Julien Veniat, co-entraîneur de Rumilly, en charge des avants
Rugby Amateur : Vous avez dominé pendant les trois-quarts de la rencontre mais avez-vous eu peur d’une « remontada » d’Agde en fin de match ?
JV : Non, pas vraiment, même si on a eu des conditions compliquées en seconde période avec ce vent, c’était carrément injouable. On avait ce vent dans le dos en première mi-temps, donc on a occupé le terrain, on les a mis à la faute mais ensuite ça été très compliqué au pied, c’était aussi très limité en touche. Et puis on savait très bien qu’en deuxième mi-temps, ils allaient tout donner. C’est une très belle équipe d’Agde, très bien structurée. On savait que ce ne serait pas un cavalier seul. On peut regretter cet essai de pénalité alors qu’il devait y avoir un carton rouge juste avant contre Agde. On prend un carton jaune et un essai de pénalité à la place. Ce sont des faits de jeu, comme je l’ai expliqué aux joueurs après coup. On est très, très, très (il insiste) content du contenu des joueurs. Maintenant, à 17-14, rien n’est fait, ni pour eux, ni pour nous. On repart à 0-0 dans l’esprit pour le match de la semaine prochaine, il n’y a rien d’acquis. Il n’y a rien de fait.
LA FEUILLE DE MATCH
A Agde (Stade Michel Millet) – Agde – Rumilly 14-17 (Mi-temps : 0-10)

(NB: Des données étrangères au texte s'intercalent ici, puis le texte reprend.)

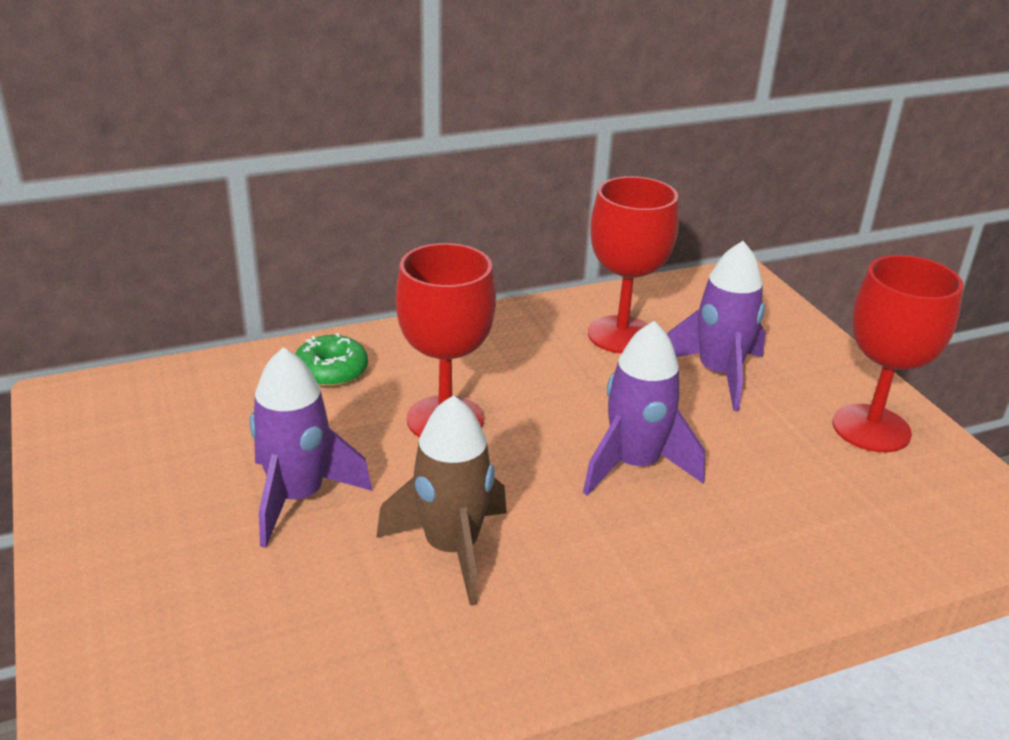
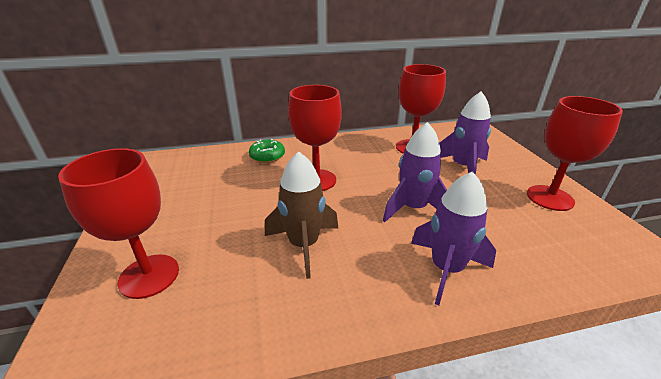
camera: 10 degrees right, 0 degrees up
(192, 625) = (149, 276): none -> red goblet
(297, 498) = (231, 212): purple rocket -> purple rocket (446, 269)

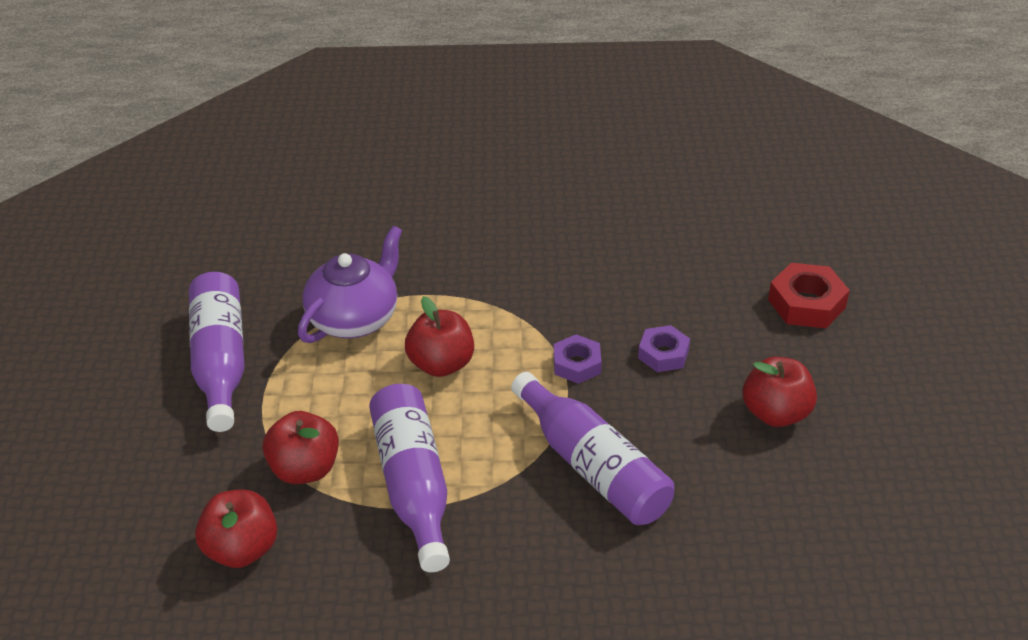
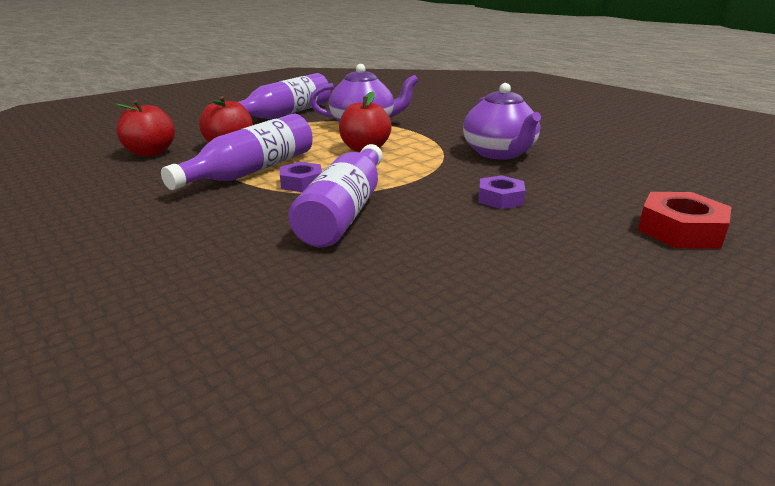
camera: 50 degrees right, 15 degrees down
(562, 281) = (499, 153): none -> purple teapot
(577, 364) = (434, 178): purple nut -> purple nut (301, 183)
(775, 413) = (528, 259): red apple -> none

Pour Agde : 2 essais de Mendez (69), de pénalité (74) et 1 transformation de Barthès (69)
Pour Rumilly : 2 essais de Husquin (15) et Pignier (60), 1 pénalité (12) et 2 transformations de Muñoz (15, 60)
Arbitres : Mr Andréani assisté de Mrs Vergeladi et Nagral
Agde : Delhoume, Ferret, Cossia, Avarguez, Aris, Tardy, Daurès, Chaubaud (cap), Causse, Abéla, Barthès, Fourquier, Malaterre, Clément, Amakrane – Remplaçants : Delmas, Adsuar, Alfatoli, Mendes, Alumnia, Labrouf, Tognaccini
Carton jaune : Tardy (46)
Rumilly : Decoux, Rameaux, Marcotte, Horn, Benmedjahed, Petrod, Truche, Loursac, Munoz, Gandy, Jacquet, Husquin, Carquillat (cap), Dalla Pria, Pignier – Remplaçants : Dumont, Barbe, Saglio, Arnaud, Smiler, Lambert, Fleck.